Università italiane: bocciate

Se si dovesse dare un voto alle nostre università, ahimè, il 18 sarebbe un miraggio, dai rapporti internazionali pare chiaro una cosa
Se si dovesse dare un voto alle nostre università, ahimè, il 18 sarebbe un miraggio, dai rapporti internazionali pare chiaro una cosa : in Italia non esistono atenei in grado di competere con le prestigiose università del mondo.
Secondo un rapporto del “Times” la migliore università italiana è quella di Bologna seguita dalla Bocconi, Politecnico di Milano, Siena, Firenze, Padova fino ad arrivare alla Federico II di Napoli che precede Tor-Vergata di Roma.
Fin qui nulla di strano se non fosse che Bologna in un classifica internazionale occupa la 207esima posizione, in altre parole, il sistema universitario italiano non è in grado di garantire nemmeno un ateneo realmente competitivo a livello internazionale. La parte del leone lo fanno gli Anglosassoni con istituti come Harvard, Yale, Oxford e Cambridge.
Niente che non si sapesse già, intendiamoci, ma quando si hanno certe conferme è inutile negarlo, lo sconcerto prende il sopravvento.
C’è da dire che in questa classifica compaiono sia università pubbliche che private e tutto sommato è facile per Harvard e le altre primeggiare considerando le rette stratosferiche a cui sottopongono i loro studenti. Eppure sarebbe riduttivo giustificarsi in questo modo, perché fra le prime 50 posizioni compaiono università pubbliche sia Europee che Asiatiche, che non si può certamente dire che “navighino nell’oro”.

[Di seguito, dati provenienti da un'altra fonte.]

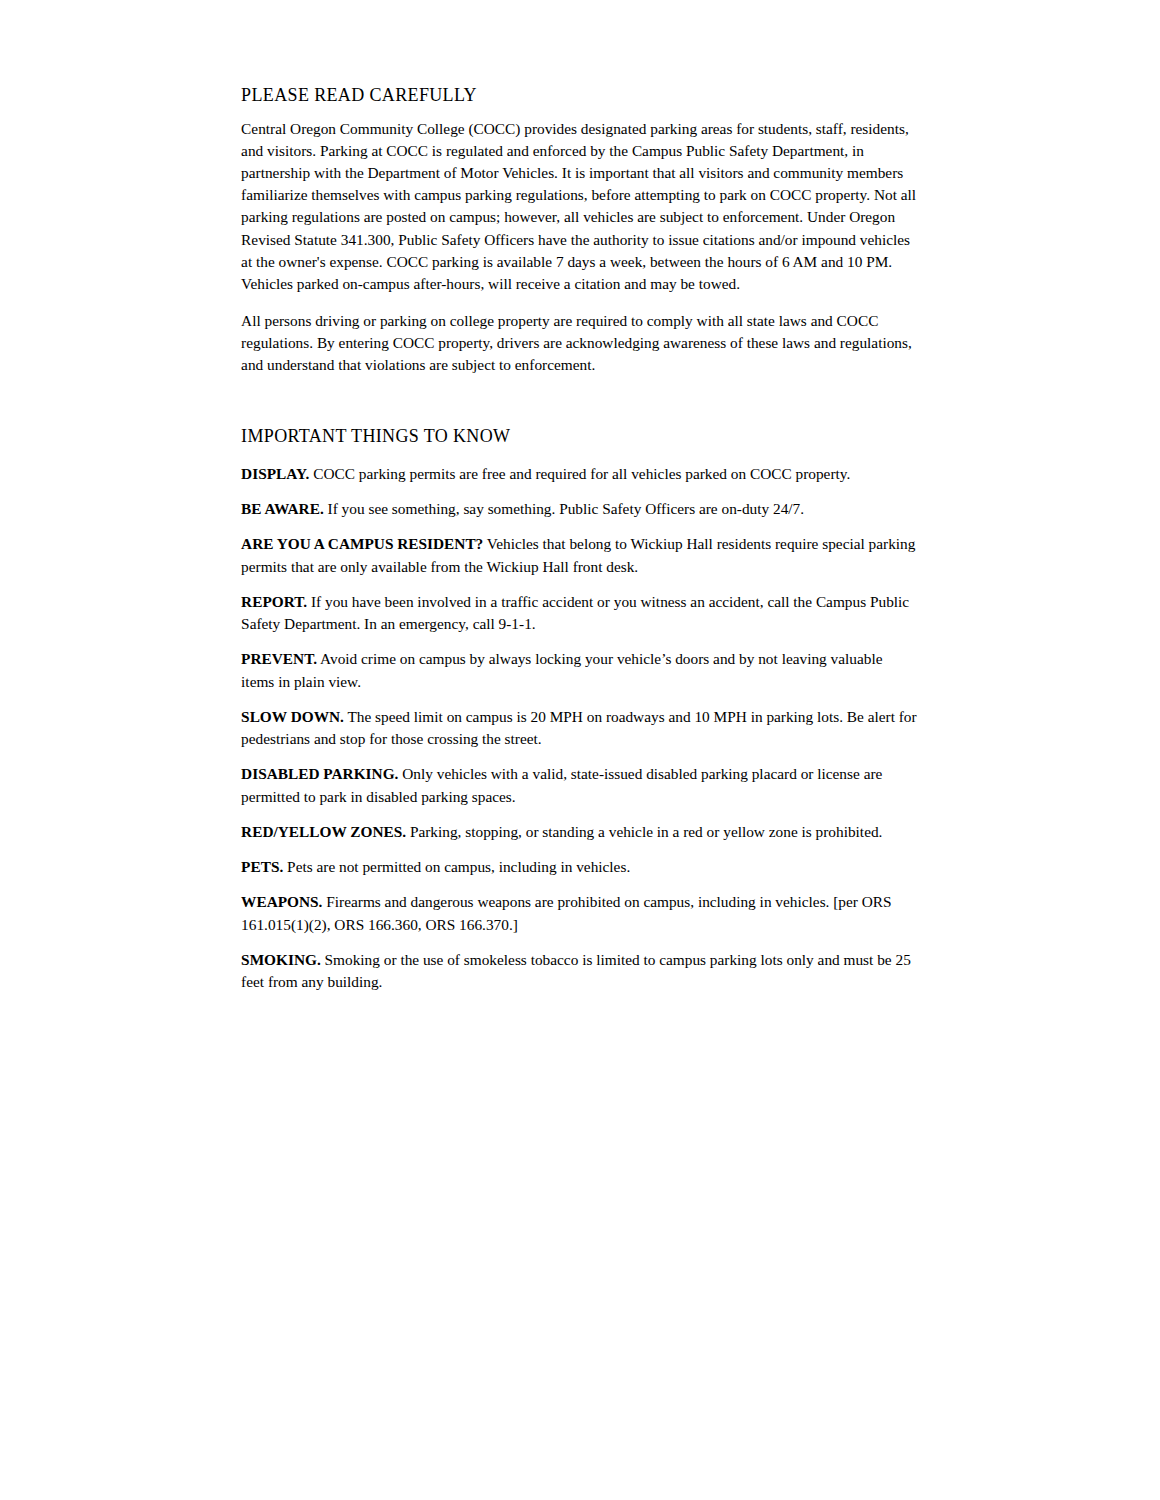PLEASE READ CAREFULLY
Central Oregon Community College (COCC) provides designated parking areas for students, staff, residents, and visitors. Parking at COCC is regulated and enforced by the Campus Public Safety Department, in partnership with the Department of Motor Vehicles. It is important that all visitors and community members familiarize themselves with campus parking regulations, before attempting to park on COCC property. Not all parking regulations are posted on campus; however, all vehicles are subject to enforcement. Under Oregon Revised Statute 341.300, Public Safety Officers have the authority to issue citations and/or impound vehicles at the owner's expense. COCC parking is available 7 days a week, between the hours of 6 AM and 10 PM. Vehicles parked on-campus after-hours, will receive a citation and may be towed.
All persons driving or parking on college property are required to comply with all state laws and COCC regulations. By entering COCC property, drivers are acknowledging awareness of these laws and regulations, and understand that violations are subject to enforcement.
IMPORTANT THINGS TO KNOW
DISPLAY. COCC parking permits are free and required for all vehicles parked on COCC property.
BE AWARE. If you see something, say something. Public Safety Officers are on-duty 24/7.
ARE YOU A CAMPUS RESIDENT? Vehicles that belong to Wickiup Hall residents require special parking permits that are only available from the Wickiup Hall front desk.
REPORT. If you have been involved in a traffic accident or you witness an accident, call the Campus Public Safety Department. In an emergency, call 9-1-1.
PREVENT. Avoid crime on campus by always locking your vehicle’s doors and by not leaving valuable items in plain view.
SLOW DOWN. The speed limit on campus is 20 MPH on roadways and 10 MPH in parking lots. Be alert for pedestrians and stop for those crossing the street.
DISABLED PARKING. Only vehicles with a valid, state-issued disabled parking placard or license are permitted to park in disabled parking spaces.
RED/YELLOW ZONES. Parking, stopping, or standing a vehicle in a red or yellow zone is prohibited.
PETS. Pets are not permitted on campus, including in vehicles.
WEAPONS. Firearms and dangerous weapons are prohibited on campus, including in vehicles. [per ORS 161.015(1)(2), ORS 166.360, ORS 166.370.]
SMOKING. Smoking or the use of smokeless tobacco is limited to campus parking lots only and must be 25 feet from any building.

Non sempre i problemi sono di natura economica, la cattiva organizzazione, il deprimente sistema burocratico, la scarsa attitudine all’innovazione e soprattutto le cosiddette “baronie” attraverso le quali nel nostro sistema universitario girano tanti docenti poco qualificati che ricoprono quella carica semplicemente perché sono “figli di” (nella Federico II ce ne sono in quantità a dir poco imbarazzante).
Ridurre tutto a un problema economico risulta essere riduttivo, le nostre università sono state affossate eppure l’Italia mille anni fa ha visto nascere la sua prima università (Bologna) seguita da Padova, Firenze e Napoli, insomma di passi indietro ne abbiamo fatti tanti!